The commercial pharma SaaS space has a few players including Veeva, which was first built as a layer on top of Salesforce’s CRM by a former Salesforce executive. As mentioned in a previous section of this post, Veeva has diversified its original commercial solutions with R&D solutions and is a power player in the market and one of the most capital efficient IPOs in TechBio and overall ($7M raised for a $4.4B IPO, current market cap $30B).
Tempus is probably one of the most interesting companies in this group as it has built off its strong foundation in diagnostics and NGS/multiomics analysis of tumor samples to build many business lines including precision medicine clinical workflows and a spin-off oncology drug discovery company called Pathos AI. It is one of the few examples of a commercial-focused TechBio that has acted on aspirations to becoming an AI-native biotech by jumping from finding the right patients to building the computational models and discovering new drugs.
There are some challengers to these incumbents. One interesting one is Convoke (disclosure: I’m an investor) that is using LLMs to replicate a lot of the work that life sciences commercial strategy consultants do, and another is Norstella, a $5B PE rollup of various commercial data operations that crosses data needs for both commercial and development organizations.
AI-native / full-stack biotech as a winning strategy?
So what have we learned? Aside from a variety of starting points in the idea maze to solve needs for various functions of a biotech, maybe the ultimate destination of all of TechBio is to become AI-native or full-stack biotech. We’ve seen this with Schrödinger, Recursion and the band of AI drug discovery companies they have inspired, Vial and Formation Bio starting in clinical development, and Tempus starting in commercial diagnostics:
Benchling and R&D data platform / cloud providers have largely bucked the trend of becoming a full-stack / AI-native biotech, and are moving towards expansion beyond the life sciences industry to the “other biology” branch of the idea maze.
As mentioned in my previous post, the full-stack startup approach seems to be the path that many digital health startups took to avoid having to convince other healthcare companies to buy their software.
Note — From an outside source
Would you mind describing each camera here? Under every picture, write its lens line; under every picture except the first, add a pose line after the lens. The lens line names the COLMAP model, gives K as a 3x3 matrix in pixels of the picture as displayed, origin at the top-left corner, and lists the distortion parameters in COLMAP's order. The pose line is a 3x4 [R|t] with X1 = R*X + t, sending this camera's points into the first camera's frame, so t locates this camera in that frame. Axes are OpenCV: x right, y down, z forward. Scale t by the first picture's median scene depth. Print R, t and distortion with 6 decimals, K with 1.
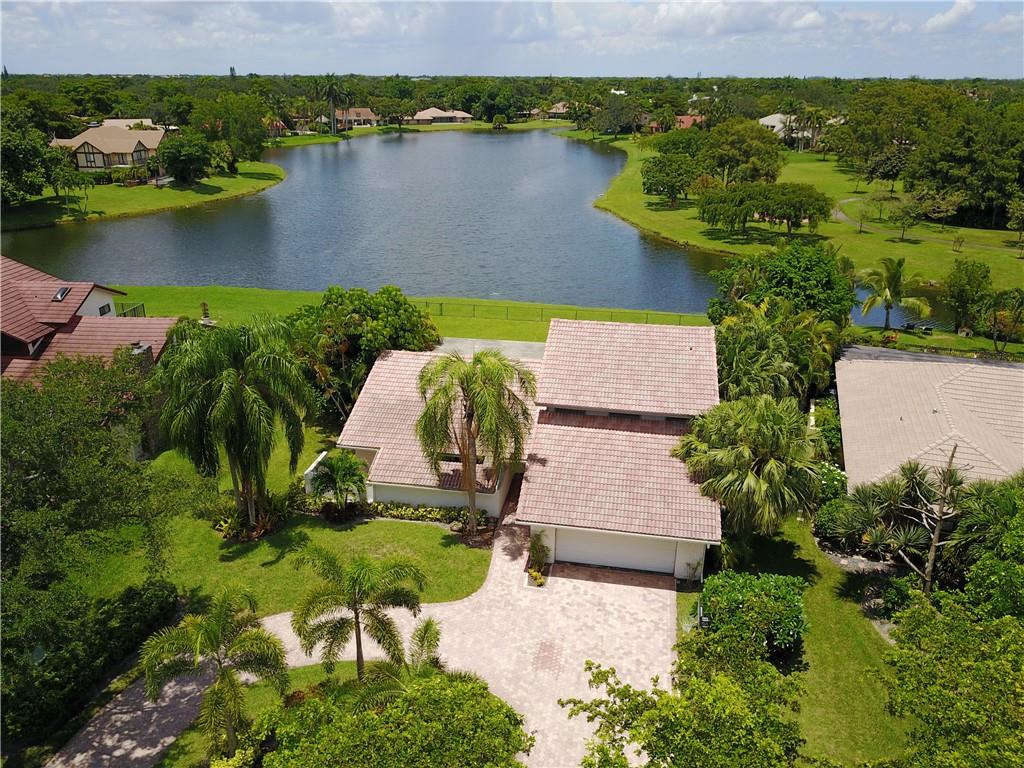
lens RADIAL K [[760.5, 0, 511.1], [0, 760.5, 390.1], [0, 0, 1]] dist [0.002107, -0.008482]
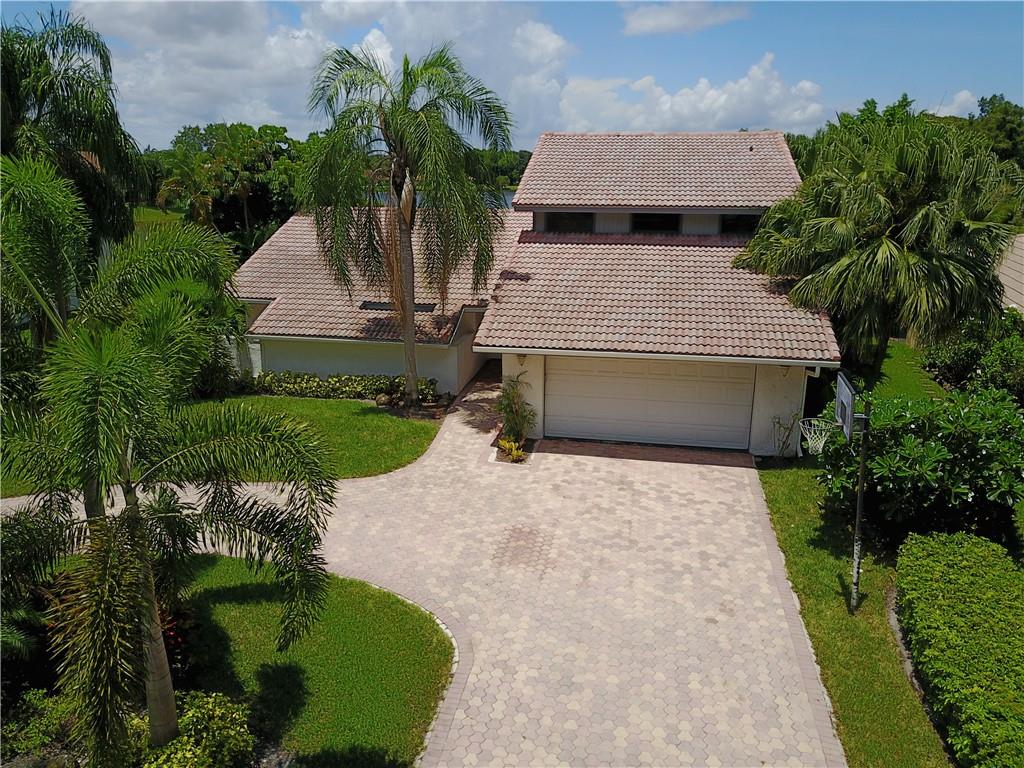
lens RADIAL K [[760.5, 0, 512.5], [0, 760.5, 377.3], [0, 0, 1]] dist [0.002107, -0.008482]
pose [[0.999978, 0.004749, -0.004714, 0.039326], [-0.005349, 0.990571, -0.136897, 0.287468], [0.004020, 0.136919, 0.990574, 0.449360]]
It was a winning formula with full-stack primary care (One Medical, Oak Street Health both selling for 4-5x TTM revenue), though less so for full-stack insurance (Oscar and Clover Health trading at 0.5-0.6x TTM revenue).
My bet is that the initial winning AI-native biotech strategies will be TechBio startups starting on the development side given the inherent bottleneck that clinical trials pose to drug approval, but I wouldn’t be surprised if we see TechBio’s that started in the manufacturing and commercial space emerge as successful AI-native biotech strategies as well. AI-native biotechs originating from TechBios in drug discovery may lead to early wins for the first one to get an approved drug, but may also result in traditional biopharma companies replicating AI drug discovery models and incorporating into their R&D strategy. What do you think?